Highlights & Insights

  • A seemingly purely "methodological" shift quantitatively rewrites the SOTA leaderboard of the past 5 years: CROWN-IBP, a method from 2020, was marginalized simply due to poor \(\kappa\) tuning; "algorithmic progress" has been significantly overestimated.
  • The three-stage pipeline (cheap proxy \(\to\) clustering \(\to\) terminal complete verification) is the key engineering maneuver for introducing multi-objective Bayesian optimization to certified training. This template is transferable to any benchmark characterized by "cheap training but expensive evaluation" (e.g., robustness, fairness).
  • "Method complementarity" is quantified for the first time: practitioners should no longer ask "SABR or MTL-IBP," but rather "where is my target in the trade-off space?"

Limitations & Future Work

  • All experiments are limited to the \(\ell_\infty\) threat model and CNN7 architecture; whether results hold for \(\ell_2\), \(\ell_1\), or Transformers remains an open question.
  • The protocol itself is computationally intensive (3 seeds \(\times\) 100 trials + complete verification per method). Despite the optimization via proxies and clustering, groups without large clusters may struggle to run it, raising the barrier for fair evaluation.
  • The authors suggest that future work should shift toward "cheaply verifiable" training objectives rather than inflating complete verification timeouts to squeeze out a few more certificates—a subtle critique of current SABR / MTL-IBP practices, though no specific loss formulation for "verifiability" is provided.
  • vs.
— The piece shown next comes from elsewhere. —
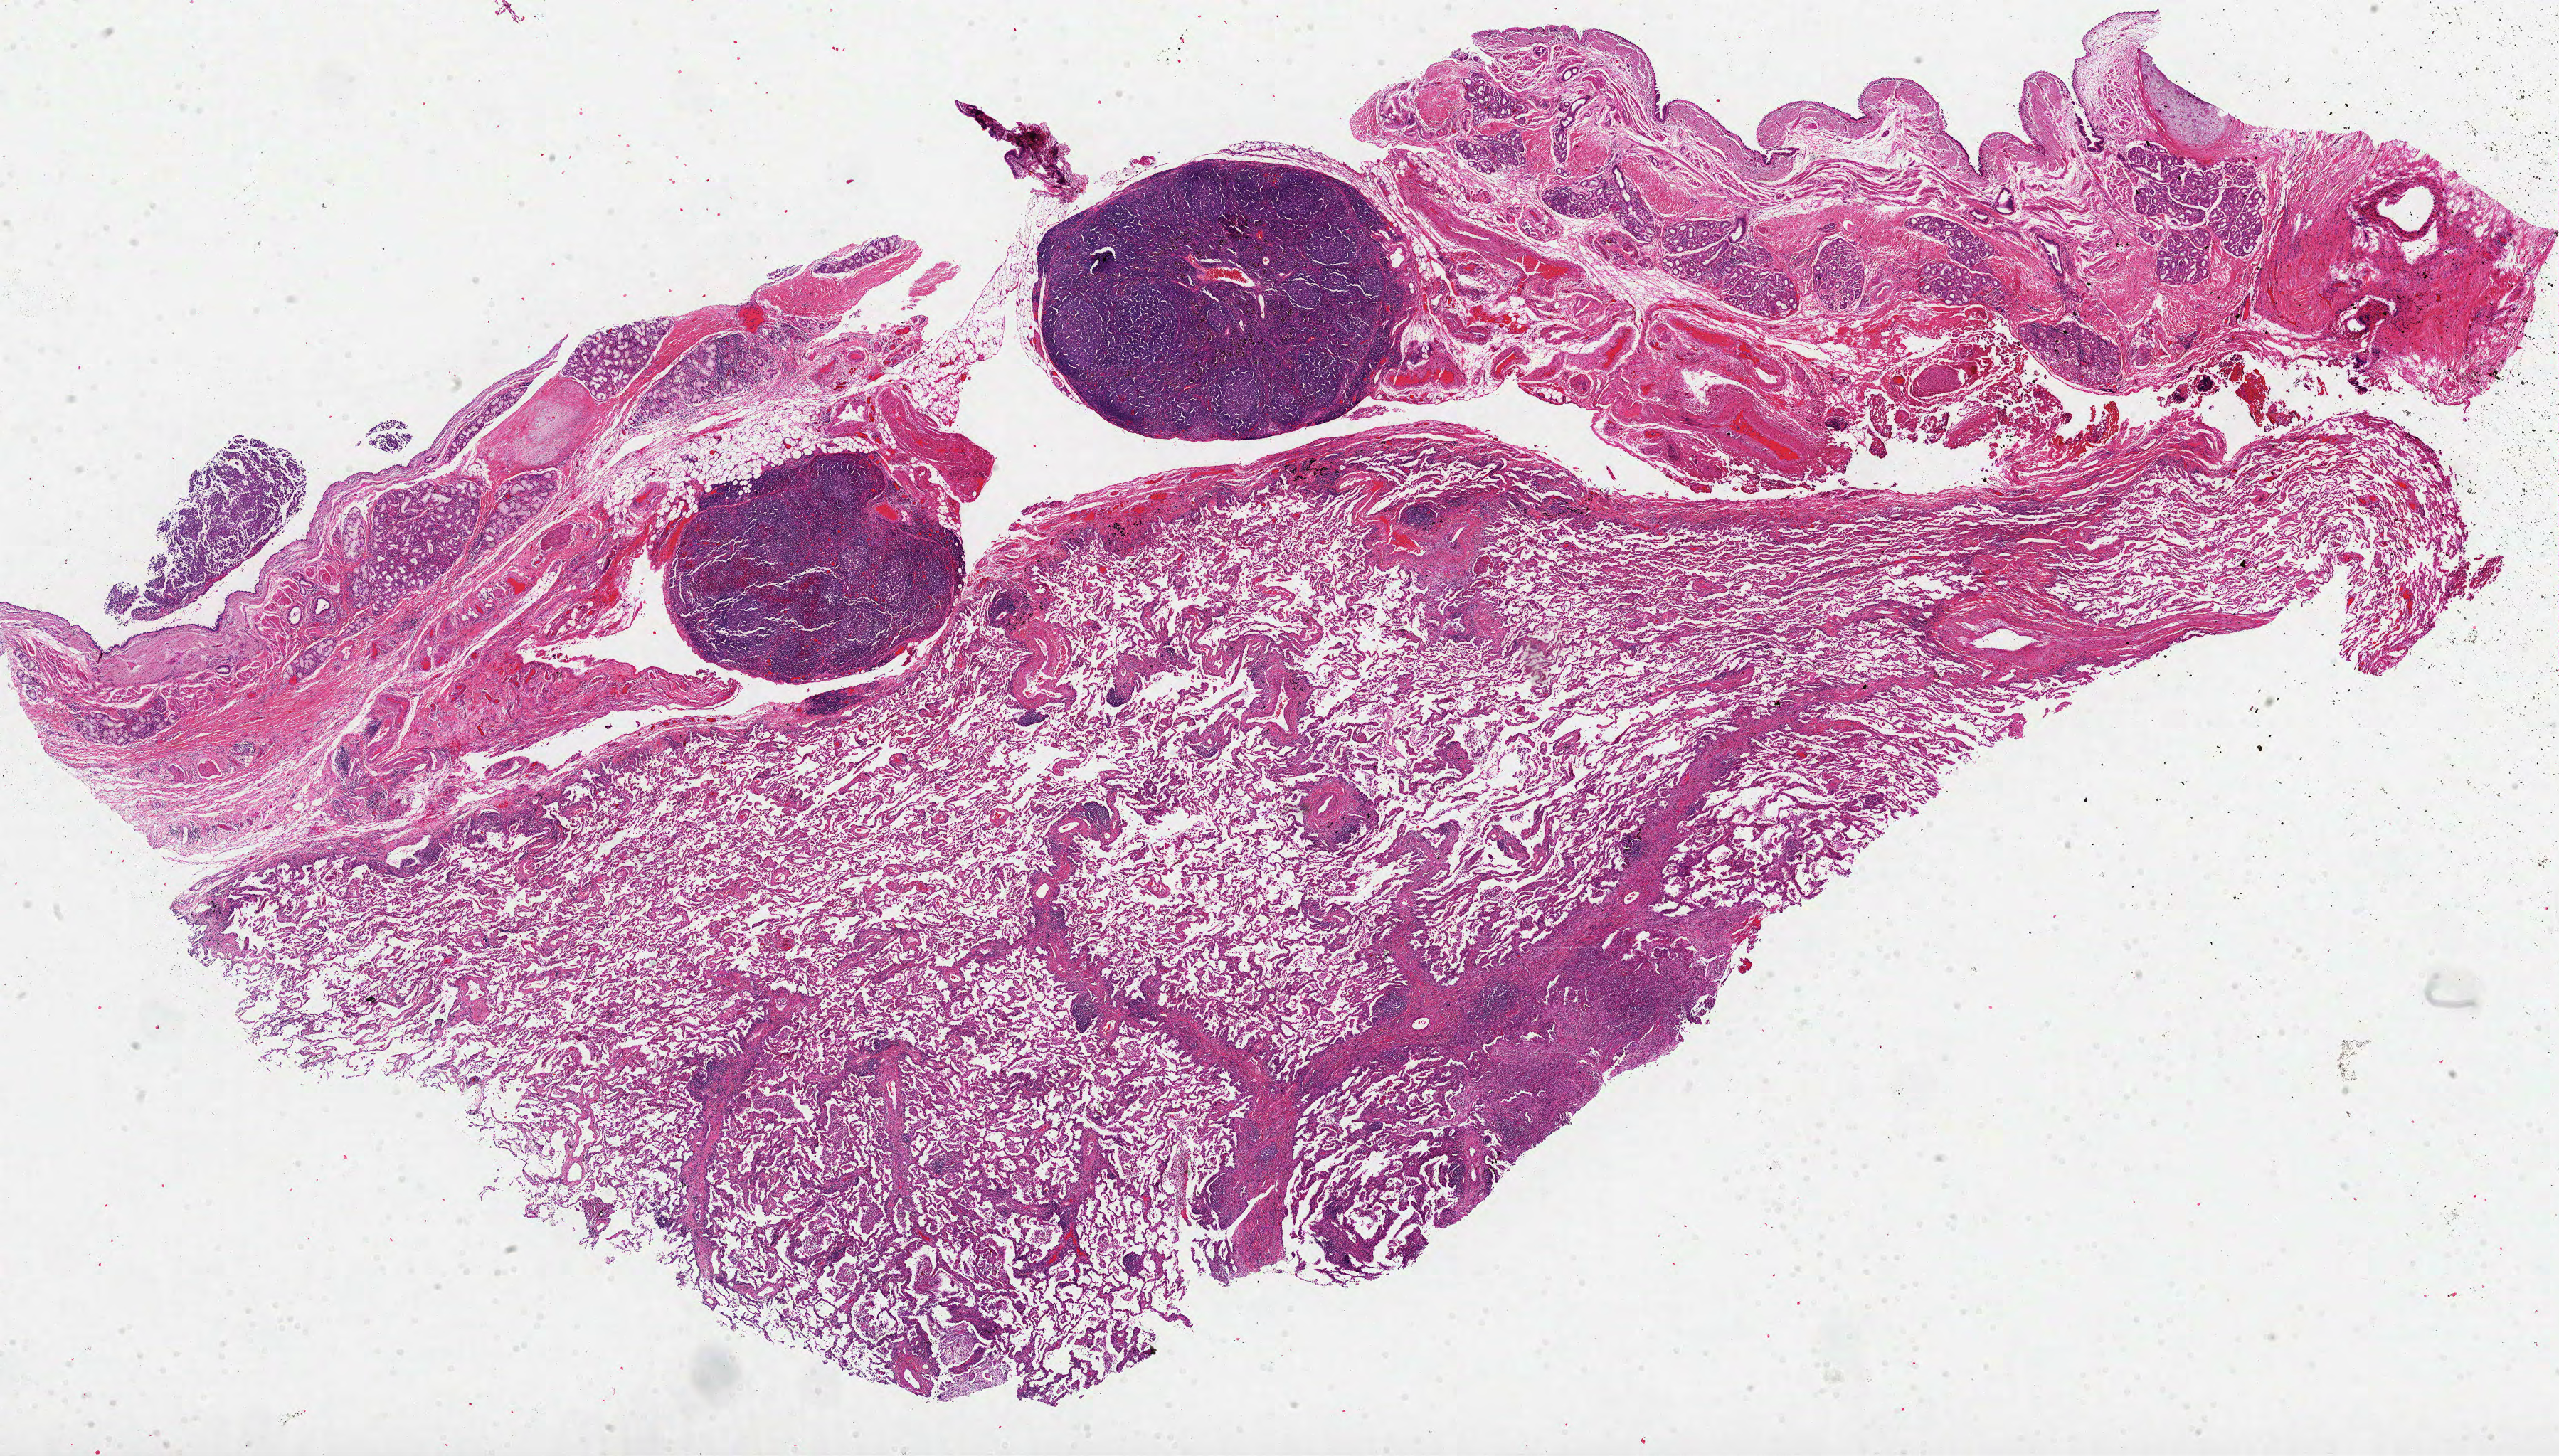
Digitized H&E tissue section (whole slide) — low-resolution overview of the scanned area, about 29.0 x 16.5 mm; formalin-fixed paraffin-embedded (FFPE) diagnostic section; primary tumour sample from the lung. Female patient; age at initial diagnosis 73 years.
Diagnosis: Adenocarcinoma, NOS (main bronchus). AJCC pathologic stage: IIIA. TNM: T3 N1 M0.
CTBench (Mao 2025): CTBench uses 250 grid search trials for single-objective comparison, concluding that "highest certified accuracy wins." This paper uses 300 BO trials for multi-objective comparison, revealing the true fronts undervalued by CTBench and emphasizing method complementarity.
  • vs. De Palma 2024b (MTL-IBP original): The original paper reported a single point biased toward certified accuracy. This paper proves MTL-IBP can achieve a previously unreported \(\sim 2\%\) gain on the clean end for Tiny ImageNet; the original authors underestimated their own method.
  • vs. Müller 2023 (SABR original): The best point for SABR on CIFAR-10 \(2/255\) from the original paper is outperformed by this work by \(1\%\) in both clean and certified accuracy; it also shows SABR is not universally optimal at large \(\epsilon\).

Rating

  • Novelty: ⭐⭐⭐⭐ Technically an application of mature MOBO, but using the Pareto front as the evaluation paradigm for certified training is a clear shift.
  • Experimental Thoroughness: ⭐⭐⭐⭐⭐ Comprehensive evidence from 4 methods, 3 benchmarks, and multiple ablations, including fANOVA and budget sensitivity.
  • Writing Quality: ⭐⭐⭐⭐ Clear argumentation, though the discussion on making the protocol accessible for smaller labs is light.
  • Value: ⭐⭐⭐⭐⭐ Rewrites the certified training leaderboard and provides the reusable open-source tool CTRAIN, with significant community impact.